18 Nov: As the last foliage is stripped away from the trees, you can see balls of misletoe and birds' nests high in the branches. The birds themselves are also easier to spot now the leaves are gone, making it a good time to learn to identify common species such as great tits, blue tits, greenfinches and goldfinches.

25 Nov: Leaf fall is now more or less over, but some deciduous plants still hold onto their leaves throughout winter. Examples include bramble and privet, which certainly shed their leaves but never become completely bare. Buddleia has already put out new leaf shoots and the same can be true of honeysuckle. Note that ivy berries are only now ripening.

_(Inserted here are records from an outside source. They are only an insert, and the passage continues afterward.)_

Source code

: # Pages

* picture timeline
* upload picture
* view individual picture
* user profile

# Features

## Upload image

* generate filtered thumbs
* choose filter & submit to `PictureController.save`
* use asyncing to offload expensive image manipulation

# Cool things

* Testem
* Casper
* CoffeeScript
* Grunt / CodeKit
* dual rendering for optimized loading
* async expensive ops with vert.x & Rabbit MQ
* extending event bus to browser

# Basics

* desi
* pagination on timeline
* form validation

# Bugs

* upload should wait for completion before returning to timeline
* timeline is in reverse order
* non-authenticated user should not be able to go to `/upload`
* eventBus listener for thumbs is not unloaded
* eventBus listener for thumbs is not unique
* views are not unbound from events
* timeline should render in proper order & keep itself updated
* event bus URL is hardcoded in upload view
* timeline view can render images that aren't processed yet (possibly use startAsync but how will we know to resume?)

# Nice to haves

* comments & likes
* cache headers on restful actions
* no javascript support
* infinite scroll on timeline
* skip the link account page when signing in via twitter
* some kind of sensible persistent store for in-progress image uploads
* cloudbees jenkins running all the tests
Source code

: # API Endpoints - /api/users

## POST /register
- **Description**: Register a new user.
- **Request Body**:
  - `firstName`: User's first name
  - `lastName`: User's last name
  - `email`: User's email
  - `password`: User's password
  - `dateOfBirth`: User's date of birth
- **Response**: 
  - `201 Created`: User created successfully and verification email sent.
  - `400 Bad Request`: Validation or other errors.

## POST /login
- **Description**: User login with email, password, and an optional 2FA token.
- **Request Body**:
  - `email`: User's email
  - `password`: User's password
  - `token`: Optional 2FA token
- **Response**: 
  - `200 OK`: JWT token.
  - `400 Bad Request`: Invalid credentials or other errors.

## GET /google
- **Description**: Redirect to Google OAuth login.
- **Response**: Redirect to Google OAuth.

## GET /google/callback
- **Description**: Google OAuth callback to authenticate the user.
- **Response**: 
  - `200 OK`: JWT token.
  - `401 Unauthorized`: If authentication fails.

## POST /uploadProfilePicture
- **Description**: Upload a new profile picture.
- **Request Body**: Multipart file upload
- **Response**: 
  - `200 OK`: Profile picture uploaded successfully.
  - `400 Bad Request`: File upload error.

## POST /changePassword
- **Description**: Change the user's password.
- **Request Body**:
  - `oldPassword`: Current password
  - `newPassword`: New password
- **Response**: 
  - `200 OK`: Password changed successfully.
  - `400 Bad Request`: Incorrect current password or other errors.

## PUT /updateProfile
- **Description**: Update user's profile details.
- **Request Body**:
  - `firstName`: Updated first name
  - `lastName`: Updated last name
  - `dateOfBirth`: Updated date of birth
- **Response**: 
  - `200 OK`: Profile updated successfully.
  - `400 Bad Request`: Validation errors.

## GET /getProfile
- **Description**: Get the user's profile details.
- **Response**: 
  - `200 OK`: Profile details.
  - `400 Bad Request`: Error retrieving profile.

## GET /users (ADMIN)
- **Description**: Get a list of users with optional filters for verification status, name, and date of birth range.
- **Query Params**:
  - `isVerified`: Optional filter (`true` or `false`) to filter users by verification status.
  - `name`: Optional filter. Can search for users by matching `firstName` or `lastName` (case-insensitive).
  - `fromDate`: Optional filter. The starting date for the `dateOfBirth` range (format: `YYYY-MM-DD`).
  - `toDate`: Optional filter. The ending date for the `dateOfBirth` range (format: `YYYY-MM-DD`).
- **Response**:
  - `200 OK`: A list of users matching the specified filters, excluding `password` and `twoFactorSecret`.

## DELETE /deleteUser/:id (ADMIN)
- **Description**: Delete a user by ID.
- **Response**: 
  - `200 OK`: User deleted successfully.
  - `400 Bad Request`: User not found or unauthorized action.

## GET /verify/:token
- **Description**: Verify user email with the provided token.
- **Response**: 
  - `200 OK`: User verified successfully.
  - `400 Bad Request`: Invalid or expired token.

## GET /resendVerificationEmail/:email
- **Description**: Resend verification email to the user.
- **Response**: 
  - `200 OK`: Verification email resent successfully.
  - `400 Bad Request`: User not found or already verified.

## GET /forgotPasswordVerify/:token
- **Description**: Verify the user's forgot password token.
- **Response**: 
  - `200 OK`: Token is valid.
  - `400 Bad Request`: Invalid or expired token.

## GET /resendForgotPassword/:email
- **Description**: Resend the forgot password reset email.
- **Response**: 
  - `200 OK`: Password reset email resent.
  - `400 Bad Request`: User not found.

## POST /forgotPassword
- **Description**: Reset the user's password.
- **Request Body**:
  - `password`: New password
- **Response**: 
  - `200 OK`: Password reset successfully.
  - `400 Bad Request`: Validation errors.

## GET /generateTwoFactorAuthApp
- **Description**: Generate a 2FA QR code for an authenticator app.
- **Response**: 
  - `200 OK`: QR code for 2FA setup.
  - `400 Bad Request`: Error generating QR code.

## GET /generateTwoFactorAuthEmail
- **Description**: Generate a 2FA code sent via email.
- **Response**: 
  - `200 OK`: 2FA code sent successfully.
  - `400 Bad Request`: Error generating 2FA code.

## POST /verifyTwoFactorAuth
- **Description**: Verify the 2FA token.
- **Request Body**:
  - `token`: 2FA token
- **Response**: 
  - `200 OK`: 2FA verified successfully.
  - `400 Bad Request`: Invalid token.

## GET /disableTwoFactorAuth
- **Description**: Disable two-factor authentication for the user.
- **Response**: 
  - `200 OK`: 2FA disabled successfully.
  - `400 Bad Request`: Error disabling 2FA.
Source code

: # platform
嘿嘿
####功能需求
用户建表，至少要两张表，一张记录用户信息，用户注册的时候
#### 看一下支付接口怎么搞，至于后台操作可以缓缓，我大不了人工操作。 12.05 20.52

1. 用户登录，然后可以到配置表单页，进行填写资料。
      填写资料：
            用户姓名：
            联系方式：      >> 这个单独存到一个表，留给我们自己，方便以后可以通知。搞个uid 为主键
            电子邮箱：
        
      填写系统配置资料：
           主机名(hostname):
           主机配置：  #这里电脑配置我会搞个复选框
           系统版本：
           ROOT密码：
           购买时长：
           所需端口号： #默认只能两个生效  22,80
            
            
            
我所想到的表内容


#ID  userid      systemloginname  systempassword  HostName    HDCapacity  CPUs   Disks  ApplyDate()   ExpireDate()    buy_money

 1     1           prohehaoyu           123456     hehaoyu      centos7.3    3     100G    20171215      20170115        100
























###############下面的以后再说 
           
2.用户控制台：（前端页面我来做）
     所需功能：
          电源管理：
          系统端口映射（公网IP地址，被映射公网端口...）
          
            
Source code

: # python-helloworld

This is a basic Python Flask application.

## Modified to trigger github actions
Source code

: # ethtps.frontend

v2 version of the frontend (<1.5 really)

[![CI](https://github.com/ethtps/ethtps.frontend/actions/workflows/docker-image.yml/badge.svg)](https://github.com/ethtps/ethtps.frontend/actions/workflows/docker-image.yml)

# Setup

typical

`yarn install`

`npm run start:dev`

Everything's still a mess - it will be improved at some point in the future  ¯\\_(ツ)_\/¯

3 Dec: Nature is now at its lowest ebb, but the lack of foliage on trees can make it easier to spot wild deer. The bare outlines of the trees can be fascinating too. Note the classic rounded shape of oaks, and the way ash twigs curl up at the end. Meanwhile hazel is very distinctive, with multiple straight shoots rising up from its base and next year's catkin buds already evident on some.

12 Dec: Birdsong picks up perceptibly in December. You can hear the occasional thrush in full song, and great tits practicising a few bars of their see-saw mating song, which will get into full flood in the new year. The song seems particularly enthusiastic on frosty sunny mornings, with the birds seemingly as excited to see the sunshine as we are (or more likely, anxious to prove to rivals that they are still alive).

20 Dec: If you look closely, even in this very depth of winter the buds on trees are ready to burst forth with spring leaves. Some trees can be identified easily by their buds - ash has black ones, and horse chestnut sticky brown ones. Alder is distinctive as the only tree bearing both catkin buds and cones. Hazel also has catkin buds ready to lengthen in late January.